= Alfonso Castrillon =

Peruvian curator

Alfonso Castrillón Vizcarra (born 1935 in Lima, Peru) is a prominent intellectual in the study of museums and art in Latin America. He is currently the director of the Visual Arts Gallery of the Ricardo Palma URP University, of Lima (since 1997), founding-director of the Institute of Artistic and Museological Research of the Universidad Ricardo Palma (in 2002) and creator and coordinator of the Master in Museology at the same university (since 1999). He also runs the Illapa Mana Tukukuq journal.

He was director of the Banco Continental Gallery, in Lima (1973–1979) and director of the Institute of Contemporary Art (IAC). His most prominent book Museos Peruanos Utopia y Realidad touches on problems related to museum planning, the methodology to be followed to build new museums and, finally, contributes with a theory of the museum script and a critical survey on museums in Peru

In addition, he is a museologist, art critic and university teacher, has published numerous articles in Lima newspapers and magazines, most of which are published in his book The Eye of the Razor or the Edge of the Storm (Lima, 2001) and Las Buenas Intenciones (2019).
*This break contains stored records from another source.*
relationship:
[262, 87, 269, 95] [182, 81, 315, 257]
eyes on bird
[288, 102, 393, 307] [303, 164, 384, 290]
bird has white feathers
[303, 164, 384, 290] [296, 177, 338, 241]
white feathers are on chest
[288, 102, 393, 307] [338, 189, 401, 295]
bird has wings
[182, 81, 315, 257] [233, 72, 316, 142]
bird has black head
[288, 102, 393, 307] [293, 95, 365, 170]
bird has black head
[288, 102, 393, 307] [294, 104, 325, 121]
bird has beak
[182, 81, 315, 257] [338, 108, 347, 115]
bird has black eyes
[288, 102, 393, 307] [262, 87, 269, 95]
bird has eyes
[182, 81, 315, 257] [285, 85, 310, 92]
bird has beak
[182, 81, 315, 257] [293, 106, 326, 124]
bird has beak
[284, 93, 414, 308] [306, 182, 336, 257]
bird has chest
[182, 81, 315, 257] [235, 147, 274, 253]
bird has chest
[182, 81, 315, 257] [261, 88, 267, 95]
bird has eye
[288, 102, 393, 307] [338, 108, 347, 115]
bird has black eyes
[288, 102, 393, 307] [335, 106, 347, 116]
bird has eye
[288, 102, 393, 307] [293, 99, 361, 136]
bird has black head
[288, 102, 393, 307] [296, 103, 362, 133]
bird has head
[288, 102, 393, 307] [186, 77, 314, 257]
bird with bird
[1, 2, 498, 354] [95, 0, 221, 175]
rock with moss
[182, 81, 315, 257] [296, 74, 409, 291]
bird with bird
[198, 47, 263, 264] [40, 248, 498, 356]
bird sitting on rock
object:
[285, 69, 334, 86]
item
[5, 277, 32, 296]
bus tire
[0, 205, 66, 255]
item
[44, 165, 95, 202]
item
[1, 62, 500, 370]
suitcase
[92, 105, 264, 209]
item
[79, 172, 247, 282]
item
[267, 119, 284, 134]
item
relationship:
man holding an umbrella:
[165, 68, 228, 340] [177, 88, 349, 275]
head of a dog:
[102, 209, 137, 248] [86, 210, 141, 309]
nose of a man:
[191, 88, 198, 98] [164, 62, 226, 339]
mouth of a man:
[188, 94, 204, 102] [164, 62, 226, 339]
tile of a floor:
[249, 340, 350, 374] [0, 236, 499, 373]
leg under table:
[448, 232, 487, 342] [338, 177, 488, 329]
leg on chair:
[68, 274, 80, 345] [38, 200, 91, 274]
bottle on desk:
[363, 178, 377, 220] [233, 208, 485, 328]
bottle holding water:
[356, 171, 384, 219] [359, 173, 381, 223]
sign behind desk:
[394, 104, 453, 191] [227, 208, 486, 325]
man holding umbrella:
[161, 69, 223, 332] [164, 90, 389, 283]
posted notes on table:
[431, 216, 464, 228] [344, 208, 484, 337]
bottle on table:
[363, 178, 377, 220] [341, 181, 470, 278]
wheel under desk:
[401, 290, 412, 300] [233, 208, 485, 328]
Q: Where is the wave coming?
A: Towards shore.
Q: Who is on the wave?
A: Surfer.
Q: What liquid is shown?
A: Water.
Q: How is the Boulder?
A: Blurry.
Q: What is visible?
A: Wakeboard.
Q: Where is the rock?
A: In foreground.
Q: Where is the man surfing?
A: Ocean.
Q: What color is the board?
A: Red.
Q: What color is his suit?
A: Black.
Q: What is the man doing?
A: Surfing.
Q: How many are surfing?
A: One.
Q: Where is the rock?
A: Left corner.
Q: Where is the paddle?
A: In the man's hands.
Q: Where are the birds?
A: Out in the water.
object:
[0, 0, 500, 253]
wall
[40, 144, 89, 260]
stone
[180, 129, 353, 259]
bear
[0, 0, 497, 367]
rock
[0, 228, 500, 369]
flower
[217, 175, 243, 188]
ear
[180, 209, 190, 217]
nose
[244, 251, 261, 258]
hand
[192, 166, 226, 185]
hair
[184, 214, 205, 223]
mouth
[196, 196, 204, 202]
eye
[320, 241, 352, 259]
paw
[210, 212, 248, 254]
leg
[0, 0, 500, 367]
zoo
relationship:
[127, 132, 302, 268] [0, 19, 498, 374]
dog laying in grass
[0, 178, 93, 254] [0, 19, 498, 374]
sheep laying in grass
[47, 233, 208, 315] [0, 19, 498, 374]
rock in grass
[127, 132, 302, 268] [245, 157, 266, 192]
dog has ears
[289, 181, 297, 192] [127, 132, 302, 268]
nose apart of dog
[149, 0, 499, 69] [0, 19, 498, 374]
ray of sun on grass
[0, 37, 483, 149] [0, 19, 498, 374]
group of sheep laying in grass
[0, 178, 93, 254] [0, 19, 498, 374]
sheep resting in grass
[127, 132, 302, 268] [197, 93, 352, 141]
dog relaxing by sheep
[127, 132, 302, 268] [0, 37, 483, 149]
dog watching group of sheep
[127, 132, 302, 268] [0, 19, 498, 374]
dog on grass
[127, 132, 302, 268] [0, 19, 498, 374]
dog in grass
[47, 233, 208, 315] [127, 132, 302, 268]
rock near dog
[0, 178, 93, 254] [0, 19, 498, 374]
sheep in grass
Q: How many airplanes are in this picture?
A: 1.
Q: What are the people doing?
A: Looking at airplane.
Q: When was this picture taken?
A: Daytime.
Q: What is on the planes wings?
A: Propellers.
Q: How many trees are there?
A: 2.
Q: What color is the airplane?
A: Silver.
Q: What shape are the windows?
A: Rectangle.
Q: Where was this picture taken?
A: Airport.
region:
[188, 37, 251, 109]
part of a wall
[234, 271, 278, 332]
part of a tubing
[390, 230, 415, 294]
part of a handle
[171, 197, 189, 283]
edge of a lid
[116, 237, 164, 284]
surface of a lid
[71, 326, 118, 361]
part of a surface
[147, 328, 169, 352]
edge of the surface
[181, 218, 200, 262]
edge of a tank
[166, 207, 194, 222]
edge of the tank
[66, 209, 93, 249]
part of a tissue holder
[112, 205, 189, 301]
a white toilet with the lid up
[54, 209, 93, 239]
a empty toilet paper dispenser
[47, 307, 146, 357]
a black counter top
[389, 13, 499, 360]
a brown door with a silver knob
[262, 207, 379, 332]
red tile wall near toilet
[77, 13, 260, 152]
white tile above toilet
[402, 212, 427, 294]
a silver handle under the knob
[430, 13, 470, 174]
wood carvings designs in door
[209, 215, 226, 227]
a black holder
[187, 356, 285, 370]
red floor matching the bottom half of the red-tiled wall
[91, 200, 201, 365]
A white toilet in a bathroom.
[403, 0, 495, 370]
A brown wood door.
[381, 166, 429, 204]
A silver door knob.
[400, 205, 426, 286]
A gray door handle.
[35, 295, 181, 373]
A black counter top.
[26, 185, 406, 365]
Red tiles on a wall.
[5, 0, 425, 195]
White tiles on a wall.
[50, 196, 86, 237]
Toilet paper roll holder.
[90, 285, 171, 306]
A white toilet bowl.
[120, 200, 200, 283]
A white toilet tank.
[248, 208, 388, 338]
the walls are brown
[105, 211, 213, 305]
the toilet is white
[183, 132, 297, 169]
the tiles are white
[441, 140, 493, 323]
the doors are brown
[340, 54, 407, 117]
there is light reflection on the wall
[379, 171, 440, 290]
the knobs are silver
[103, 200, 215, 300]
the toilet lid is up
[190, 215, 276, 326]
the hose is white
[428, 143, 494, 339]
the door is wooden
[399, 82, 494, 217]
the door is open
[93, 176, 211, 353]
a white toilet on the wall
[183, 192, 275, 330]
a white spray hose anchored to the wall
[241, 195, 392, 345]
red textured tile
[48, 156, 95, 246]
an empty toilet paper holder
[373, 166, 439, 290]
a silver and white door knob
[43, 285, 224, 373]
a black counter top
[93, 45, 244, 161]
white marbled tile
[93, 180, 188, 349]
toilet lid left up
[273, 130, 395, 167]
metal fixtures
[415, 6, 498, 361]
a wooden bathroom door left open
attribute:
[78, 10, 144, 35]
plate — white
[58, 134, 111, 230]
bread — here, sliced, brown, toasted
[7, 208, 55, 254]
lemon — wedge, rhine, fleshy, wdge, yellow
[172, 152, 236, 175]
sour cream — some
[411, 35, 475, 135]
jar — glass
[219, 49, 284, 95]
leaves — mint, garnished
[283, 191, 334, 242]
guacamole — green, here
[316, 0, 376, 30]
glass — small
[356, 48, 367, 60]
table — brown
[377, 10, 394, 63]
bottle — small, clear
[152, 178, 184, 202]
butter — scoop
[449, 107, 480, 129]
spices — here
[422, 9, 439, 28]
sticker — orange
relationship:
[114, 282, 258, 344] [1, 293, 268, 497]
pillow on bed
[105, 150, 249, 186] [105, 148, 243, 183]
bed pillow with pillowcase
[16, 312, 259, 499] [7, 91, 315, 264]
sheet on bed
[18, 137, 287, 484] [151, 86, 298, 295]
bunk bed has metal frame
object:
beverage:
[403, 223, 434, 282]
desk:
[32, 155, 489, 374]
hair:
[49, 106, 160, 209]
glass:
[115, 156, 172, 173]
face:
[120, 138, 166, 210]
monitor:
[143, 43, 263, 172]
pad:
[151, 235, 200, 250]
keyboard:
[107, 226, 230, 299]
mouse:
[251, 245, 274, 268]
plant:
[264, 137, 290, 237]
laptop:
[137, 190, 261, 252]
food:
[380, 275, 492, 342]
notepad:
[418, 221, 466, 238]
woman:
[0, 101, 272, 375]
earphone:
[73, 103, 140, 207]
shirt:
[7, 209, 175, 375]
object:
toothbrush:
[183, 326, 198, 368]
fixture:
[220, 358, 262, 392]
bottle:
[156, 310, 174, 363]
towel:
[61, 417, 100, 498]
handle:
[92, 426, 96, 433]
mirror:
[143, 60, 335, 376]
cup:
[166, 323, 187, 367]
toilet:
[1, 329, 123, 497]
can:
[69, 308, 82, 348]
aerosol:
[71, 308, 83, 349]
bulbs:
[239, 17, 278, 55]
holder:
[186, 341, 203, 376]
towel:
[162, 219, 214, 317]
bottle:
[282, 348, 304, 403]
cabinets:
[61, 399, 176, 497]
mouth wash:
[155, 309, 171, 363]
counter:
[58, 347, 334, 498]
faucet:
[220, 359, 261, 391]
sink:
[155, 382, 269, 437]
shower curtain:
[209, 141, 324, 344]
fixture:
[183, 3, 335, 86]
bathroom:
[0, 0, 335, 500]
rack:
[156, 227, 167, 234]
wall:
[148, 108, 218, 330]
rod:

He studied at the Universitá degli Studi de Roma and became Doctor of Philosophy and Letters at the University Complutense of Madrid. He taught at the National University of San Marcos in Lima. He was also a UNESCO / UNDP Consultant to organize the School of Museology of the Colombian Institute of Culture (Bogotá). In addition to director of the Government Commission of the Museum of Archeology. He also founded the General Direction of Museums at the Ministry of Culture in Peru.